BRIEF A ▸ Name each musical instrument mentioned in the album review.

-- Start PAGE --

But the decision by Forest Management, the Chicago-based music project of John Daniel, to sample and recontextualize the famous symphonic sketches into an ambient double LP feels wholly appropriate. After all, Debussy valued sound and texture over melody and progression much like today’s ambient artists. “There is no theory. You merely have to listen,” Debussy once said. “Pleasure is the law.”
On his latest release, After Dark, Daniel develops expressive, shifting textures that propel its 13 songs through a landscape of night. Whereas his earlier album this year, Passageways, used more pronounced melodies and drastic progressions, After Dark is all the better for its more refined movement. Daniel rarely pulls back the dark curtain draped over these songs. But during the few moments he does, the brightness hiding behind each shadowy chord shines through, offering clarity and a well-deserved refuge from an endless amount of dreary tension.
Although performances of La Mer range from 21 to 33 minutes, After Dark, roughly doubles the runtime of Debussy’s work and, rather than surveying the sea, it explores a moonless world oscillating between romance and hostility. Night, like the sea, is a word loaded with deep imagery, whether bringing to mind a peaceful bedroom, a walk through rainy streets or a period of lonely insomnia. Daniel manages to capture the night at its most frightening on “Patterns In The Carpet” to its most awe-inspiring on “The Grand Lobby.” The majority of tracks are distinct enough to add new angles to the album’s theme, pay different homages to Debussy and expand Forest Management’s sound library.
Despite the mysterious “Magnolia” being the album’s lead single, After Dark’s two most spellbinding songs, “The Grand Hotel” and its second single “The Blue Light Blues,” overshadow the former’s promotional status. Still, “Magnolia” is an important key to what’s going on here because it more clearly represents the goal of this record: foregoing theory in favor of texture. “Magnolia” creates a sense of wonder in the darkness with moments of subtle clarity and microscopic flourishes that masterfully hinted at what was to come with the full release.
“The Grand Lobby,” however, is undoubtedly the most mesmerizing and memorable song on After Dark. A grandiose, reverb-drenched organ repeats a commanding yet calming progression transporting listeners to a dreamy cathedral wedding or, as the title evokes, a lush, glowing lobby in a regal hotel. With the completion of every classical-sounding loop, the song’s rich atmosphere grows more welcoming and immersive.
The album’s other standout track, “The Blue Light Blues,” sounds like a negative print of “The Grand Lobby.” The song whirls icy synths over a tundra of rumbling bass only warmed up by an occasional cello tone, a prominent instrument on La Mer. The sorrowful, shivering drone beams out like light emerging from a deep cave full of cobwebs and conjures the feeling of the song’s namesake musical style.

-- End PAGE --
-- Start INPUT DATA --

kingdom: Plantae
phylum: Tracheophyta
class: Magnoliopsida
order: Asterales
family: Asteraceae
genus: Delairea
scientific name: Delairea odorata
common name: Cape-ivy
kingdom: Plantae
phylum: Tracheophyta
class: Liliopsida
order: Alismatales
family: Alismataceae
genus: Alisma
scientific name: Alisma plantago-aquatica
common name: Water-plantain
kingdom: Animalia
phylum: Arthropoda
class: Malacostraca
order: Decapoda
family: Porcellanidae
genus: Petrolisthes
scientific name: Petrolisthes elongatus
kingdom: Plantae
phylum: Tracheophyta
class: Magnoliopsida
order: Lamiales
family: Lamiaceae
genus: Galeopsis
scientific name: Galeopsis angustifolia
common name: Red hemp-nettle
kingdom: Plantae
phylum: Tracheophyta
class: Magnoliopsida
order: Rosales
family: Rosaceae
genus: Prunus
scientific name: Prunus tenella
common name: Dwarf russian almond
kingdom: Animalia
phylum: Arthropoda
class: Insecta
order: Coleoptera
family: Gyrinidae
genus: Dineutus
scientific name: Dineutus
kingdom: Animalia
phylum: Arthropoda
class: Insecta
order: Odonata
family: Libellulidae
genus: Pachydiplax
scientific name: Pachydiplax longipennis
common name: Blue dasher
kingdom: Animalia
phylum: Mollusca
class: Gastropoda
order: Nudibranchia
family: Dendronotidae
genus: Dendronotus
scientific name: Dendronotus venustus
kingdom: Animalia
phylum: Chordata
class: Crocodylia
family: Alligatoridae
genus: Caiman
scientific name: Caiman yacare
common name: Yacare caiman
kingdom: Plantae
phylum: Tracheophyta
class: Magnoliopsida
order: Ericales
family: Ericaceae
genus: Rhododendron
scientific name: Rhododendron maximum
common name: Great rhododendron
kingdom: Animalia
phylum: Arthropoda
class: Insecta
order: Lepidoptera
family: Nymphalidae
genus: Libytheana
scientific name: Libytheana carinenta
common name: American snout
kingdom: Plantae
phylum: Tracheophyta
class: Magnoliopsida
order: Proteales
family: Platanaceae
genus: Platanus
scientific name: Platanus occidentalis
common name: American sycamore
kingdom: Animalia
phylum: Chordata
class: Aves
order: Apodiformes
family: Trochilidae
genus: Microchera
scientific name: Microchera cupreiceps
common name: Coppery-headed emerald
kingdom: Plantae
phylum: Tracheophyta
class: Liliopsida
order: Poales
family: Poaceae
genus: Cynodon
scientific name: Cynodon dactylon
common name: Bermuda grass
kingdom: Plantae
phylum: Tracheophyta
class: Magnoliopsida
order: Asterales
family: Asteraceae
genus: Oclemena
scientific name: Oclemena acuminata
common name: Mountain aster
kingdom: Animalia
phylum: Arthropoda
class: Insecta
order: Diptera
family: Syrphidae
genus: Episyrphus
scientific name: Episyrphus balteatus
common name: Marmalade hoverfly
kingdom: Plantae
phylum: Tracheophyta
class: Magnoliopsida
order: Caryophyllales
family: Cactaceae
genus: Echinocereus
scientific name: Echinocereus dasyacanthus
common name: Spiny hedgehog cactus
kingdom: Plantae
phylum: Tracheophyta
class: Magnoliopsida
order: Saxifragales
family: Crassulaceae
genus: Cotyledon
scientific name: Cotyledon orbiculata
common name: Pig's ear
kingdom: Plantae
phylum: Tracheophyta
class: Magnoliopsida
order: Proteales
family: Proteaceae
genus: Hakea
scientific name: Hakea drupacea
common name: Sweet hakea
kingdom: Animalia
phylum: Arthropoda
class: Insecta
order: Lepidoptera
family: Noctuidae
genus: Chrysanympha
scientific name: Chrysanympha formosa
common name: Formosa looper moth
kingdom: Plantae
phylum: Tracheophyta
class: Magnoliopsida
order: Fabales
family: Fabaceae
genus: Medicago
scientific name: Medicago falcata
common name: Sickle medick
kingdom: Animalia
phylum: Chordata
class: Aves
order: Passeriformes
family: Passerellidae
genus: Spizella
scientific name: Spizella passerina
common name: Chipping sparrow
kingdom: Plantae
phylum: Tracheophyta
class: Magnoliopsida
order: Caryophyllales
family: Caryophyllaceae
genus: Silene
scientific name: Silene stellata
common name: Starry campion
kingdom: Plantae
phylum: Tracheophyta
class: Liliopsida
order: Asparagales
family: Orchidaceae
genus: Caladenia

-- End INPUT DATA --

BRIEF B ▸ Please copy the entries word for word from the line with "scientific name: Delairea odorata" up to and including the line with "genus: Prunus".

WRITTEN REPLY A ▸ organ, synths, bass, cello

WRITTEN REPLY B ▸
scientific name: Delairea odorata
common name: Cape-ivy
kingdom: Plantae
phylum: Tracheophyta
class: Liliopsida
order: Alismatales
family: Alismataceae
genus: Alisma
scientific name: Alisma plantago-aquatica
common name: Water-plantain
kingdom: Animalia
phylum: Arthropoda
class: Malacostraca
order: Decapoda
family: Porcellanidae
genus: Petrolisthes
scientific name: Petrolisthes elongatus
kingdom: Plantae
phylum: Tracheophyta
class: Magnoliopsida
order: Lamiales
family: Lamiaceae
genus: Galeopsis
scientific name: Galeopsis angustifolia
common name: Red hemp-nettle
kingdom: Plantae
phylum: Tracheophyta
class: Magnoliopsida
order: Rosales
family: Rosaceae
genus: Prunus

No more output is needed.